Quote the lines of the listing below verbatim, starting at the line that contains "table_header Practice and" and ending after the line that contains "subtitle Publications [150, 607, 1090, 631]".

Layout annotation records
----------
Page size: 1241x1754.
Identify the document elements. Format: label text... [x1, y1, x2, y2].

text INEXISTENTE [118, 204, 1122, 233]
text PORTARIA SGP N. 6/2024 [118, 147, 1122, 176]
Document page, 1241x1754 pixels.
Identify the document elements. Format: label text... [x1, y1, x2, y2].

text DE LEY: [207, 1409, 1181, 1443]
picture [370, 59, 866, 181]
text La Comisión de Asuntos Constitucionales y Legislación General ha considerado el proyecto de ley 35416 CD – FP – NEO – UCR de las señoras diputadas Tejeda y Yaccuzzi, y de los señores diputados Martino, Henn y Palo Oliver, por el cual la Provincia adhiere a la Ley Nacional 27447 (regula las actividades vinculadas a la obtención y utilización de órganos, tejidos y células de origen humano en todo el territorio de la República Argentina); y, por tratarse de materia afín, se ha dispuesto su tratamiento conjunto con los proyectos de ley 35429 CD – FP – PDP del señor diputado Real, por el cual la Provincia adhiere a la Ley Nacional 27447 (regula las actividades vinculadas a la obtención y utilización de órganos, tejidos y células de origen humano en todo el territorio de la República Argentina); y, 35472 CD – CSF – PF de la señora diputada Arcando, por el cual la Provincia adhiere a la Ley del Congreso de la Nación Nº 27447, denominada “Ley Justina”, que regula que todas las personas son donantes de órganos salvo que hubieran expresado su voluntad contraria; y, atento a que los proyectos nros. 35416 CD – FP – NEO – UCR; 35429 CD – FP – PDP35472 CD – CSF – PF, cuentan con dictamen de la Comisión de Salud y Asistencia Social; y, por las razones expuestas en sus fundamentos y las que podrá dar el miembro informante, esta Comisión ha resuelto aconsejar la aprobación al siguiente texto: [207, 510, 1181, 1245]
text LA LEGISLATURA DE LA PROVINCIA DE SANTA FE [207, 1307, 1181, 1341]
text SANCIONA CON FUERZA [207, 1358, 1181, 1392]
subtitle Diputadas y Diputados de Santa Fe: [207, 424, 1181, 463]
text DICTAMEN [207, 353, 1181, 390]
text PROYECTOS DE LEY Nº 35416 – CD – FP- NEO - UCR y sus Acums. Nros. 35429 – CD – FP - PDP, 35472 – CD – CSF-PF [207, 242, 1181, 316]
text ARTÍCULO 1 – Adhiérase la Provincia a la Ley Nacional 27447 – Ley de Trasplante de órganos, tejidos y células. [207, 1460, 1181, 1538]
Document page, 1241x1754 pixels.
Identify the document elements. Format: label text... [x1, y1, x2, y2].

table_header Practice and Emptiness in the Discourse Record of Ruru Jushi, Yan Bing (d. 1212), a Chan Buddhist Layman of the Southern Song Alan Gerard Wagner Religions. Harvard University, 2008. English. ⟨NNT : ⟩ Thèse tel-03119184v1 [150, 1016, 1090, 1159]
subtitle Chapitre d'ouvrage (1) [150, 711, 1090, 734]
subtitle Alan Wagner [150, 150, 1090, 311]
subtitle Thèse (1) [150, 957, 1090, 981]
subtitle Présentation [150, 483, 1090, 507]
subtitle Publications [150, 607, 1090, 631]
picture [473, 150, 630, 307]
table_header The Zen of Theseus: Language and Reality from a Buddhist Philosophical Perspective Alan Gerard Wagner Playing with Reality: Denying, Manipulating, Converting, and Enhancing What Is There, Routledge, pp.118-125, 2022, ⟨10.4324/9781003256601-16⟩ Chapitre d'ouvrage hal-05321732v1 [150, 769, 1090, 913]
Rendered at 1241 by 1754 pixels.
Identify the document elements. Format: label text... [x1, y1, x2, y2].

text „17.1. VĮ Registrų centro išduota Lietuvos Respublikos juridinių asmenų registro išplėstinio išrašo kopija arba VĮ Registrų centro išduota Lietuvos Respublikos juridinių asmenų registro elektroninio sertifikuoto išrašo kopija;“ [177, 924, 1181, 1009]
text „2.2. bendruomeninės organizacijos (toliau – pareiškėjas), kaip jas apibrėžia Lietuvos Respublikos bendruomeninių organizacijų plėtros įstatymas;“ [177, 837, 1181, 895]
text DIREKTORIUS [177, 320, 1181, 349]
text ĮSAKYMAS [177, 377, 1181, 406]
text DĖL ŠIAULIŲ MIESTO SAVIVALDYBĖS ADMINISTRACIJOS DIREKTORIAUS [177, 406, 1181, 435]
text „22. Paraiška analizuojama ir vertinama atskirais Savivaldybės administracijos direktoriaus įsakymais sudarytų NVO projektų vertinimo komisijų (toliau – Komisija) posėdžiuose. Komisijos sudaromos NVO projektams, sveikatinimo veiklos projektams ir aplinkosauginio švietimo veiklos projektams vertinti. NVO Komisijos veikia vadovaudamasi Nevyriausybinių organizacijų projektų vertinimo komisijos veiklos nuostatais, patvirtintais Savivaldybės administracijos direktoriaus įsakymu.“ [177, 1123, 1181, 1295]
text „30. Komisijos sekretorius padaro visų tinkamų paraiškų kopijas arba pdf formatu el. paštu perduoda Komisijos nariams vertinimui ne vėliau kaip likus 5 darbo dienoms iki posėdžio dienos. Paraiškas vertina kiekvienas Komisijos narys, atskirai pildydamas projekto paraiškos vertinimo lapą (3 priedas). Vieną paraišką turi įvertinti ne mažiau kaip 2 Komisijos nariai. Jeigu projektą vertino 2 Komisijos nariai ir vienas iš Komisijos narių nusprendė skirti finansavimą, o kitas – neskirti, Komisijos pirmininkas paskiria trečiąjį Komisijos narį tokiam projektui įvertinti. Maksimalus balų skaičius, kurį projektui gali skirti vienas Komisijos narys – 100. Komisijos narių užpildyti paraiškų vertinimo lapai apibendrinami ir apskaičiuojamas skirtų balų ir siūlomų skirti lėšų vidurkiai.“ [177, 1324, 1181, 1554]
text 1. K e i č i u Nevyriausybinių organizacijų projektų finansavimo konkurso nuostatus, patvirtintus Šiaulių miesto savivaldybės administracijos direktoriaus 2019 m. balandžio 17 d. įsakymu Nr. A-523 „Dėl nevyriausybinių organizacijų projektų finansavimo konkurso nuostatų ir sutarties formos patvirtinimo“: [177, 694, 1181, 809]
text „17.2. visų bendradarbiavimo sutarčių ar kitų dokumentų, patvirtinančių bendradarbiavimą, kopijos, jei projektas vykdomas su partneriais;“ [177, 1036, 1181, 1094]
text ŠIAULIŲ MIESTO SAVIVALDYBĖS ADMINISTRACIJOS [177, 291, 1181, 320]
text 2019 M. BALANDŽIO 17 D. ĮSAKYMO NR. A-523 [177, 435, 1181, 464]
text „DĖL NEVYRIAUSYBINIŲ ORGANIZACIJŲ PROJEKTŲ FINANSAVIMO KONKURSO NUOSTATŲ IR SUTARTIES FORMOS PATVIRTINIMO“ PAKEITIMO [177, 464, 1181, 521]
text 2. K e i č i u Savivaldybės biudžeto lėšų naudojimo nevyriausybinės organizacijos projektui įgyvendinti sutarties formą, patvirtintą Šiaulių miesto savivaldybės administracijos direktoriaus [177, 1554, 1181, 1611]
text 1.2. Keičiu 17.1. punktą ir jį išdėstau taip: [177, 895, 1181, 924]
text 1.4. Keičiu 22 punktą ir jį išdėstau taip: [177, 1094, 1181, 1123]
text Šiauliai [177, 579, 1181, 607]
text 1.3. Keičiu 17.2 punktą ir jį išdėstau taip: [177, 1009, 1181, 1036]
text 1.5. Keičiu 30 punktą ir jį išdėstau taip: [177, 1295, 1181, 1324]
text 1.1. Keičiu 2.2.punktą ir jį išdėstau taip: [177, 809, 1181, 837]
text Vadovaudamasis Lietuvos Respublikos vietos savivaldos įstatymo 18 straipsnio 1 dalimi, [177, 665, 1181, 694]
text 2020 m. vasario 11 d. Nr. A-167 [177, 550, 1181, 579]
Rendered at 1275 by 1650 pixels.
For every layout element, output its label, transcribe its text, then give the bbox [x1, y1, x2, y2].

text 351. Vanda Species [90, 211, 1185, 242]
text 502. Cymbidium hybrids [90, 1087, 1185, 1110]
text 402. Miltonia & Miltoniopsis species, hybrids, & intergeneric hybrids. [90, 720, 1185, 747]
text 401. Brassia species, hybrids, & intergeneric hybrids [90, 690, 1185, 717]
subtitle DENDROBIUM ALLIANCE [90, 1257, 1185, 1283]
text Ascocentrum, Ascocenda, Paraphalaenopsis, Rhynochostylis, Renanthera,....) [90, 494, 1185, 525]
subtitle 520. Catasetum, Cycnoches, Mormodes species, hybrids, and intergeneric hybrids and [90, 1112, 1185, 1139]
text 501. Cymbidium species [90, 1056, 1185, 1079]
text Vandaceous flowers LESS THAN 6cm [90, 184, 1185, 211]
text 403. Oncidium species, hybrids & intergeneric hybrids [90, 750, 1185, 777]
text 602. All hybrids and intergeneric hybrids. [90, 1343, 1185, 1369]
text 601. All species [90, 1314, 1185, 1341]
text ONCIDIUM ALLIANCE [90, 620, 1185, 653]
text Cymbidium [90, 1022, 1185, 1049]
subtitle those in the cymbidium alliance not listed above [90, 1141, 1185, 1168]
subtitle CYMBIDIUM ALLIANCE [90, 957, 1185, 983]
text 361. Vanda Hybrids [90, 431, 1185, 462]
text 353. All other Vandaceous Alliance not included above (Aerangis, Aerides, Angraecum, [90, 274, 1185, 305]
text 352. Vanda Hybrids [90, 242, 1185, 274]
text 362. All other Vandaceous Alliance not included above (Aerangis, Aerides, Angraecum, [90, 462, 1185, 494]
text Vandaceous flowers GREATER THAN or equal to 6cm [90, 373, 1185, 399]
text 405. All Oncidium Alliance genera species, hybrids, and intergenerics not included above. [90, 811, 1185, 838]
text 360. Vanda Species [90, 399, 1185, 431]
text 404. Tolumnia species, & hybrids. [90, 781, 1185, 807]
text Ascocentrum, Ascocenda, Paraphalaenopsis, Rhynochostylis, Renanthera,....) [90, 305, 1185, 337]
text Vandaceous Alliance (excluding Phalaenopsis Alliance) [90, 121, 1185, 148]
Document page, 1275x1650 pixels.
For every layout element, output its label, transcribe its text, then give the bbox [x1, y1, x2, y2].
----------
*Output*:
table_header Practice and Emptiness in the Discourse Record of Ruru Jushi, Yan Bing (d. 1212), a Chan Buddhist Layman of the Southern Song Alan Gerard Wagner Religions. Harvard University, 2008. English. ⟨NNT : ⟩ Thèse tel-03119184v1 [150, 1016, 1090, 1159]
subtitle Chapitre d'ouvrage (1) [150, 711, 1090, 734]
subtitle Alan Wagner [150, 150, 1090, 311]
subtitle Thèse (1) [150, 957, 1090, 981]
subtitle Présentation [150, 483, 1090, 507]
subtitle Publications [150, 607, 1090, 631]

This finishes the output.